**WHAT TO WORK ON**
Word for word, transcribe the data below from the line with "right eye: (594, 448)" to the line with "left elbow: (611, 265)", keeping both of those lines.
* * * * * * * * *
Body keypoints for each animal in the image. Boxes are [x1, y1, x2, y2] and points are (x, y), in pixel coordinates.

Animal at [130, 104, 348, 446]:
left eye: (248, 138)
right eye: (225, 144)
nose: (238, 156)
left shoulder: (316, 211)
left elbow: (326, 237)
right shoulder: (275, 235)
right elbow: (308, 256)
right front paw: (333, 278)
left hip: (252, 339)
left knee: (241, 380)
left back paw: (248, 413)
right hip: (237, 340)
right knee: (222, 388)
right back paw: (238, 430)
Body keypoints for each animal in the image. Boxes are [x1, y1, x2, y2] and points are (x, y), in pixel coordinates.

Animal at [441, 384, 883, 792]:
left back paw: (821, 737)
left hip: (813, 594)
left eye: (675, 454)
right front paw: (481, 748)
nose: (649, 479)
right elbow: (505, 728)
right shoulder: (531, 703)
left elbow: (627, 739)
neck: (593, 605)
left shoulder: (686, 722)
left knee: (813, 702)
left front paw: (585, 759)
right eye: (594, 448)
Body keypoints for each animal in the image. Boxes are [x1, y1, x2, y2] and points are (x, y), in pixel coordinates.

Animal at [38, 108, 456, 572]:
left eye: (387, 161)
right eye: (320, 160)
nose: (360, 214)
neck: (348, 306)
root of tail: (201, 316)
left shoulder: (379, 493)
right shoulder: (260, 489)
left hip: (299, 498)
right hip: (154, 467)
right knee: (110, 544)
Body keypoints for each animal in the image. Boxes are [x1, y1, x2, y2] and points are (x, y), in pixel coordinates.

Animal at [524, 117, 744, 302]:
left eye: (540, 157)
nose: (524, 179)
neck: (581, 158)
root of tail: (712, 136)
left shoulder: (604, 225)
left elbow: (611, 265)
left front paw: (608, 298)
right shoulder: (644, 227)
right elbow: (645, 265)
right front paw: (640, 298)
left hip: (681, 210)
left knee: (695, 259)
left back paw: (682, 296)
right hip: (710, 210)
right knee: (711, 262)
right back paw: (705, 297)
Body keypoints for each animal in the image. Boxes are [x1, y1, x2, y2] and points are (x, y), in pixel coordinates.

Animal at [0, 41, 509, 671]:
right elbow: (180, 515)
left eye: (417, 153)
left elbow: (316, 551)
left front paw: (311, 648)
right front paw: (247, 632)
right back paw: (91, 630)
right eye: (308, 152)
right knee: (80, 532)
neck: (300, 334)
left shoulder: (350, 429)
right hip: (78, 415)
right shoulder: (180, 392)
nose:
* * * * * * * * *
**TASK RESULT**
right eye: (594, 448)
Body keypoints for each animal in the image. Boxes are [x1, y1, x2, y2] and points are (x, y), in pixel coordinates.

Animal at [38, 108, 456, 572]:
left eye: (387, 161)
right eye: (320, 160)
nose: (360, 214)
neck: (348, 306)
root of tail: (201, 316)
left shoulder: (379, 493)
right shoulder: (260, 489)
left hip: (299, 498)
right hip: (154, 467)
right knee: (110, 544)
Body keypoints for each animal in the image. Boxes are [x1, y1, x2, y2] and points are (x, y), in pixel coordinates.

Animal at [524, 117, 744, 302]:
left eye: (540, 157)
nose: (524, 179)
neck: (581, 158)
root of tail: (712, 136)
left shoulder: (604, 225)
left elbow: (611, 265)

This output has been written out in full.